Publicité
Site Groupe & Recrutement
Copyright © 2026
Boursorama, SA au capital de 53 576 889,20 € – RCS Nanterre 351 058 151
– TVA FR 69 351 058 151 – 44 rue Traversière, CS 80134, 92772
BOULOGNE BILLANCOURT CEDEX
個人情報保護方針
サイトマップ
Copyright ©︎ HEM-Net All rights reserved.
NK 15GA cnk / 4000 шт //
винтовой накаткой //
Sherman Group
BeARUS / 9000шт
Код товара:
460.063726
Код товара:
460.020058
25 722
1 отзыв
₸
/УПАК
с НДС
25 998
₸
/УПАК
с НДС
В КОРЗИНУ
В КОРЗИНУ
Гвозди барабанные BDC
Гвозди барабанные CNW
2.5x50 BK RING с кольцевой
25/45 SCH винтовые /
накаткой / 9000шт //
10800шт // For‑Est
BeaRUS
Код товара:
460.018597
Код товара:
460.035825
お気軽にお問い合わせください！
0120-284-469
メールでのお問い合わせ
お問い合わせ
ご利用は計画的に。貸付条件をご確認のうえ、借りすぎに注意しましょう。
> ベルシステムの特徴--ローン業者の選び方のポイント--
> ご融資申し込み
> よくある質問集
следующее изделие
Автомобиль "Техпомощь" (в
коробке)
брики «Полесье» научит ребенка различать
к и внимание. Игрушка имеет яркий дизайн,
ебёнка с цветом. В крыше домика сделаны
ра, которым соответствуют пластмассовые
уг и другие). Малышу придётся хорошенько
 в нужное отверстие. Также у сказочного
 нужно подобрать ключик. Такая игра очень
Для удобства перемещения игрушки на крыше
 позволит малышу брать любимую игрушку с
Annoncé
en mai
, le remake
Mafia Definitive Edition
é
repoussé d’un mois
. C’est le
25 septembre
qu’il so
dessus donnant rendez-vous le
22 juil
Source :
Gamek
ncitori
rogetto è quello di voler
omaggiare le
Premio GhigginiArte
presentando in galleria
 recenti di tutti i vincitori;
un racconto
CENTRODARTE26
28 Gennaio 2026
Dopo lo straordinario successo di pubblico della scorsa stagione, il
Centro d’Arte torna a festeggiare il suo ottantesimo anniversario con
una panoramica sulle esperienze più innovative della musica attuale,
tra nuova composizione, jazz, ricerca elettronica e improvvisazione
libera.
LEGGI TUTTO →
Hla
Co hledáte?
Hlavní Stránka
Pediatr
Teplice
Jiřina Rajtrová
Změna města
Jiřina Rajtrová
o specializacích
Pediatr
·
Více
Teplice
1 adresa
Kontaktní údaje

Job:
Retype every line of the items above, character for character, with no changes.

Output of the exercise:
Publicité
Site Groupe & Recrutement
Copyright © 2026
Boursorama, SA au capital de 53 576 889,20 € – RCS Nanterre 351 058 151
– TVA FR 69 351 058 151 – 44 rue Traversière, CS 80134, 92772
BOULOGNE BILLANCOURT CEDEX
個人情報保護方針
サイトマップ
Copyright ©︎ HEM-Net All rights reserved.
NK 15GA cnk / 4000 шт //
винтовой накаткой //
Sherman Group
BeARUS / 9000шт
Код товара:
460.063726
Код товара:
460.020058
25 722
1 отзыв
₸
/УПАК
с НДС
25 998
₸
/УПАК
с НДС
В КОРЗИНУ
В КОРЗИНУ
Гвозди барабанные BDC
Гвозди барабанные CNW
2.5x50 BK RING с кольцевой
25/45 SCH винтовые /
накаткой / 9000шт //
10800шт // For‑Est
BeaRUS
Код товара:
460.018597
Код товара:
460.035825
お気軽にお問い合わせください！
0120-284-469
メールでのお問い合わせ
お問い合わせ
ご利用は計画的に。貸付条件をご確認のうえ、借りすぎに注意しましょう。
> ベルシステムの特徴--ローン業者の選び方のポイント--
> ご融資申し込み
> よくある質問集
следующее изделие
Автомобиль "Техпомощь" (в
коробке)
брики «Полесье» научит ребенка различать
к и внимание. Игрушка имеет яркий дизайн,
ебёнка с цветом. В крыше домика сделаны
ра, которым соответствуют пластмассовые
уг и другие). Малышу придётся хорошенько
 в нужное отверстие. Также у сказочного
 нужно подобрать ключик. Такая игра очень
Для удобства перемещения игрушки на крыше
 позволит малышу брать любимую игрушку с
Annoncé
en mai
, le remake
Mafia Definitive Edition
é
repoussé d’un mois
. C’est le
25 septembre
qu’il so
dessus donnant rendez-vous le
22 juil
Source :
Gamek
ncitori
rogetto è quello di voler
omaggiare le
Premio GhigginiArte
presentando in galleria
 recenti di tutti i vincitori;
un racconto
CENTRODARTE26
28 Gennaio 2026
Dopo lo straordinario successo di pubblico della scorsa stagione, il
Centro d’Arte torna a festeggiare il suo ottantesimo anniversario con
una panoramica sulle esperienze più innovative della musica attuale,
tra nuova composizione, jazz, ricerca elettronica e improvvisazione
libera.
LEGGI TUTTO →
Hla
Co hledáte?
Hlavní Stránka
Pediatr
Teplice
Jiřina Rajtrová
Změna města
Jiřina Rajtrová
o specializacích
Pediatr
·
Více
Teplice
1 adresa
Kontaktní údaje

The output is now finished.